Moreover, I don't even WANT to do what she does. She has chickens in her yard. She keeps bees. She wants a farm in Idaho. More accurately, though, my handmade life would not look like her handmade life. She and I do want the same thing; it's just that the particulars differ. Bearing in mind that I do not need to complicate my life further, I nonetheless need to live MY life. We've covered this... I want to make my house a space where people are welcomed, where comfort and conversation are the norm. I want to honor myself and my guests with good food. I want to have an outdoor space that invites people in. I want to make warm and cozy things for myself, for my home, and for people I love. I want my environment to be full of old things, things with a history.
So, my house was emptied and is being refilled with new (to me)furniture, art, knick-knacks. I'm repurposing and repainting rooms. I'm cooking and baking again -witness the Sunday "Susie Homemaker" posts on facebook. I iron the cloth napkins and endure the gentle teasing from my friends about that. I have my garden plans, at least for the backyard. I've relocated my knitting urge, and have socks on the needles as we speak. I go thrifting and hunting in antique stores, and have fun even when I don't buy anything.
And all of this is consistent with my other need to live a more environmentally gentle life. It does matter how my food is grown and delivered to me; making at least some of it myself reclaims some power and artistry. Re-using old things discovered in junk stores supports the local economy and is an elegant form of recycling. Gardening makes a mark, creates another welcoming space, and creates a safe and gentle space on the planet -a place where scary chemicals are not used, thank you very much.

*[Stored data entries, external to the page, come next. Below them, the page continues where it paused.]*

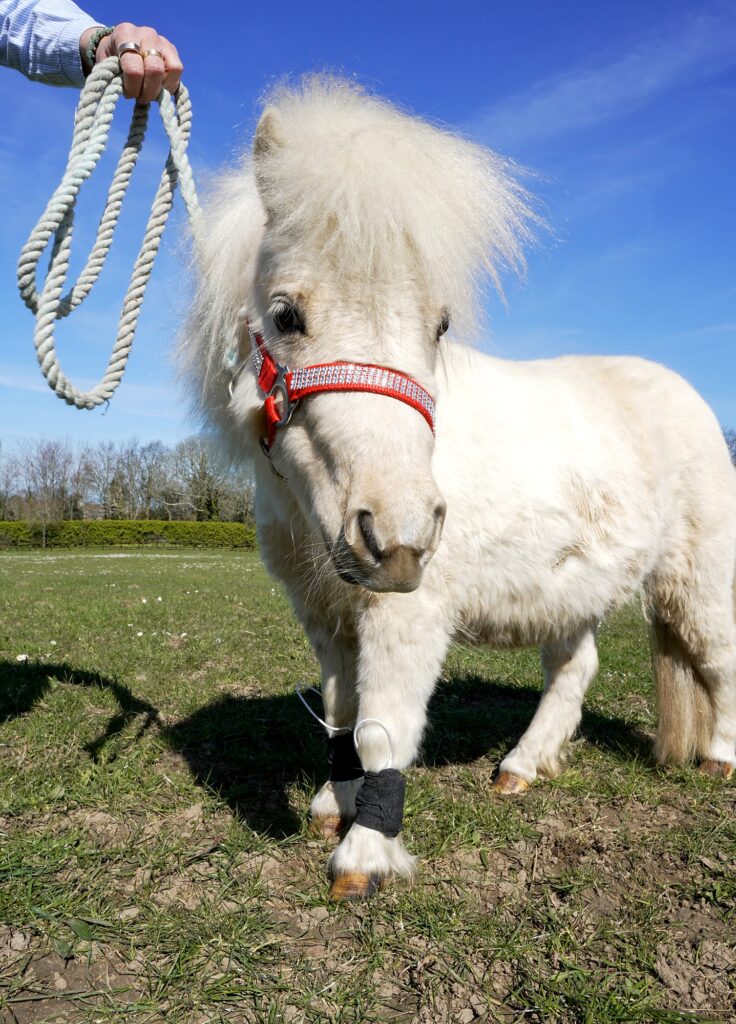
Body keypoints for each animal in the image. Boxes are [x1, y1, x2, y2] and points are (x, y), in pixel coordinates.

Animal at [179, 77, 736, 900]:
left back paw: (718, 758)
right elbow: (342, 714)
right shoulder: (325, 612)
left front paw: (365, 854)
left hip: (691, 579)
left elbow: (383, 723)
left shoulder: (405, 611)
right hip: (571, 591)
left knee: (719, 657)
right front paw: (332, 803)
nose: (399, 537)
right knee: (575, 670)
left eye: (438, 324)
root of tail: (687, 394)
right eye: (285, 315)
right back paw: (521, 768)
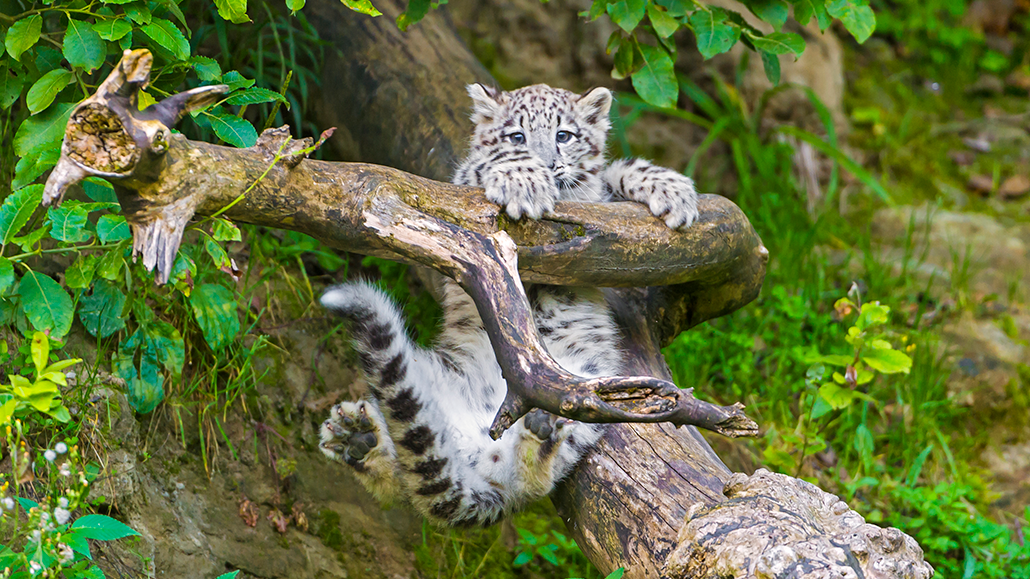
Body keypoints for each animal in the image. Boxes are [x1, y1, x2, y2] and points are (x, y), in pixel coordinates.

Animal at [315, 83, 700, 525]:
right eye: (517, 136)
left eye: (564, 135)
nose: (547, 165)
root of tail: (479, 436)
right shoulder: (460, 189)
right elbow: (481, 165)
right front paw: (524, 182)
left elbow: (612, 175)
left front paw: (673, 190)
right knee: (418, 478)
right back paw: (359, 438)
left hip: (593, 392)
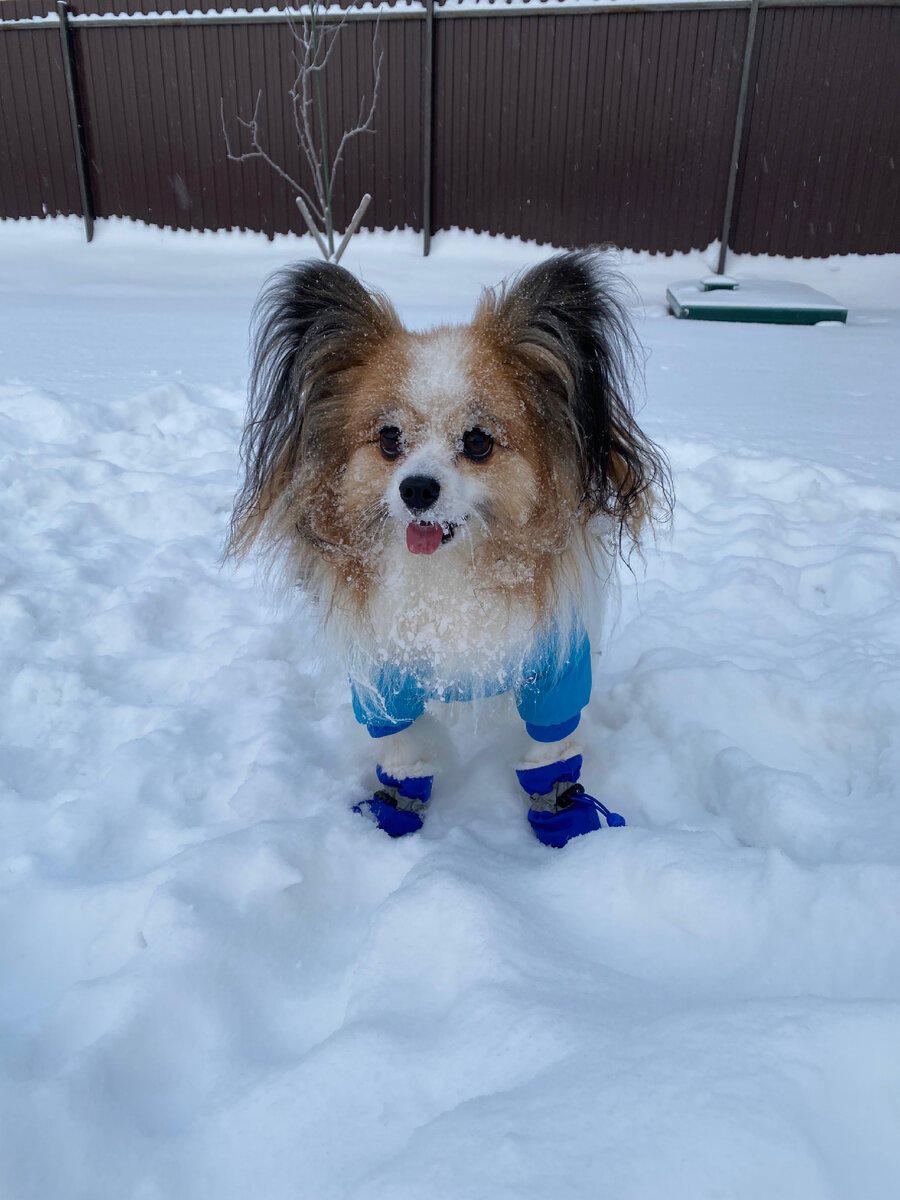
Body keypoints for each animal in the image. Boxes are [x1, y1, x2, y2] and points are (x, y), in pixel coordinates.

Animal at [229, 247, 672, 844]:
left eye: (478, 441)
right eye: (389, 438)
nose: (417, 489)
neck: (448, 579)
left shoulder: (555, 668)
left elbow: (549, 751)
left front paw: (562, 812)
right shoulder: (383, 680)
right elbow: (406, 753)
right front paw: (396, 811)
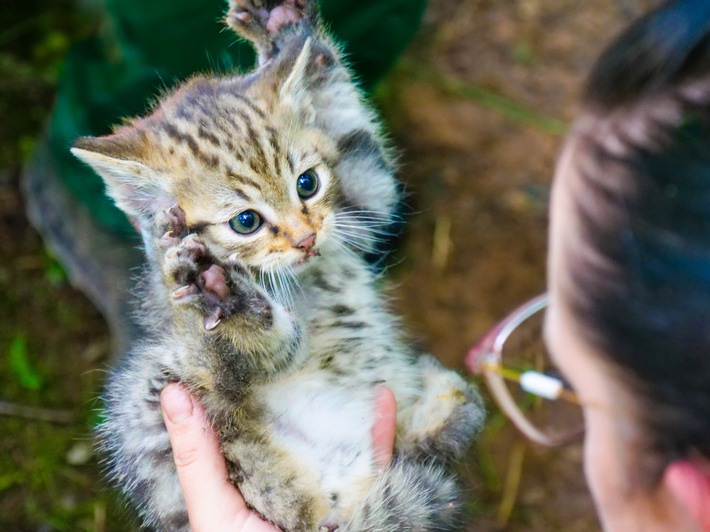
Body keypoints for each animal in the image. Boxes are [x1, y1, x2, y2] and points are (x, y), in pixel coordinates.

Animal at [72, 2, 486, 528]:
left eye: (307, 183)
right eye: (246, 221)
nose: (306, 239)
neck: (307, 272)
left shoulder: (365, 207)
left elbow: (355, 132)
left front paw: (285, 31)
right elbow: (266, 350)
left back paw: (445, 408)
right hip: (156, 394)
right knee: (222, 373)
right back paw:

But that's the airy-fairy version. While true, as an ideal, the reality is that for these (and the 40 bajillion other) tasks to be done with anything like the grace they deserve, there has to be a calm order. One can't live gracefully -or even intentionally- in a mess. Rather, it's always an equilibrium-disturbing lurch from one emergency to another. So, the question becomes... how do we get from here to there?
I don't have the slightest idea. Yet.